De gekanaliseerde Leie is nu overal 3,5 meter diep. Om grotere schepen vlot te laten varen, moet de Leie overal 4,5 meter diep zijn. Dat doen we door de bodem af te graven.
Daarnaast moet de waterweg ook breder worden. Hoeveel de breedte precies bedraagt, hangt af van lokale factoren en tal van andere elementen. Dat doen we door de oevers af te graven, ook onder de waterspiegel, en door bochten flauwer (en dus rechter) te maken.

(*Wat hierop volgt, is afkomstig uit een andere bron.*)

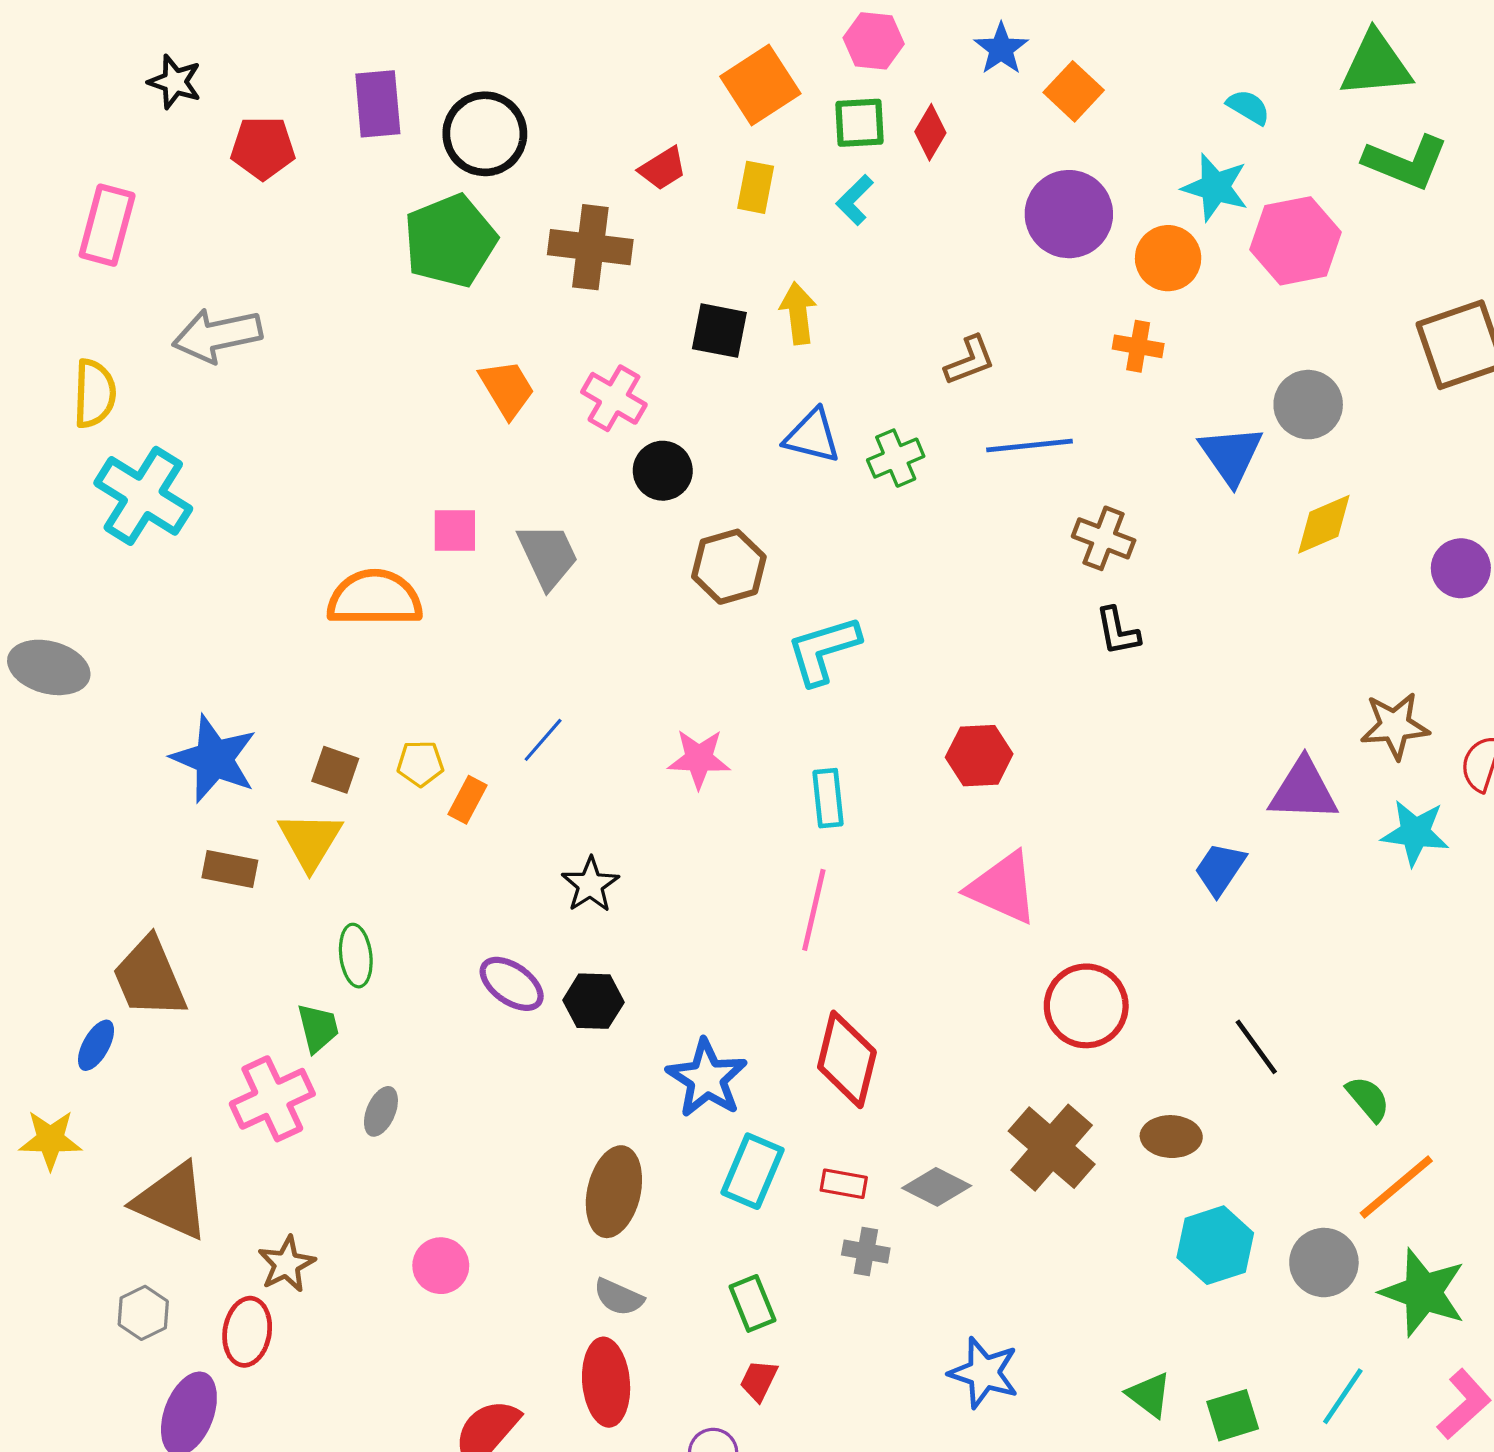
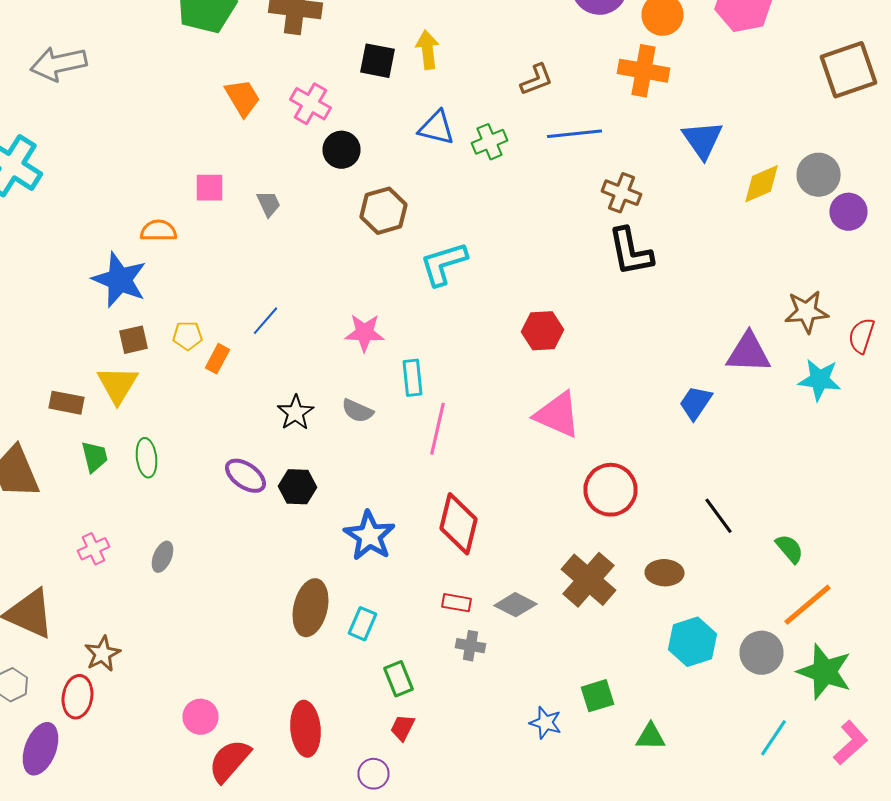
orange cross: (1138, 346) -> (644, 71), size x1.6
gray circle: (1308, 405) -> (818, 175), moved
gray trapezoid: (548, 556) -> (268, 204), size x0.6
orange semicircle: (375, 598) -> (158, 231), size x0.6
black L-shape: (1118, 631) -> (630, 252), size x1.6
blue star: (214, 759) -> (120, 280), moved
brown square: (335, 770) -> (134, 340), turned -32
cyan rectangle: (828, 798) -> (412, 378), moved
green trapezoid: (318, 1028) -> (94, 457), moved
pink cross: (272, 1099) -> (94, 549), size x0.6
cyan rectangle: (752, 1171) -> (362, 624), moved, size x0.7
pink circle: (441, 1266) -> (200, 717), moved
gray semicircle: (619, 1297) -> (358, 411), moved
blue star: (984, 1373) -> (546, 723), size x0.7
green triangle: (1149, 1395) -> (650, 737), turned -36
green square: (1233, 1415) -> (598, 696), moved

Om die extra diepte en breedte te creëren zijn baggerwerken noodzakelijk.
Hoe verdiepen en verbreden we de waterweg?
Als je een dwarsdoorsnede van bijvoorbeeld de Leie bekijkt, zie je dat de oevers en bodem de vorm van een trapezium hebben. Bovenaan is de waterweg breed en naar onder toe wordt hij smaller.
Wanneer we de bodem van de Leie verdiepen naar 4,5 meter, nemen we ook die smalle onderkant van de oevers mee. Om de waterweg te verbreden, worden de oevers verder afgegraven. Om ervoor te zorgen dat de oevers overeind blijven, verstevigen we ze met kaaimuren of verticale oeververdedigingen.
Hoe verruimen we bochten?
Moderne schepen zijn langer en dus minder wendbaar. Een scherpe bocht nemen is voor hen niet zo evident. Daarom maken we de bochten breder of flauwer, zodat deze schepen vlotter kunnen doorvaren.
De bocht verbreden doen we door de oevers in die bocht aan te passen. De schuin aflopende oevers worden vervangen door nieuwe, verticale oeververdedigingen of kaaimuren. Eens de nieuwe, rechte oevers klaar zijn, wordt de overtollige grond gebaggerd. Zo krijgt een schip onder de waterspiegel meer plaats om de bocht te nemen.
Wanneer het niet mogelijk is om een bocht te verbreden, moeten we ze flauwer maken. In dat geval gaan de aanpassingen verder dan verticale oeververdedigingen aanbrengen. De bocht wordt dan weggewerkt en rechtgetrokken. Er wordt dus een grotere hoeveelheid grond weggenomen om plaats te maken voor een passerend schip.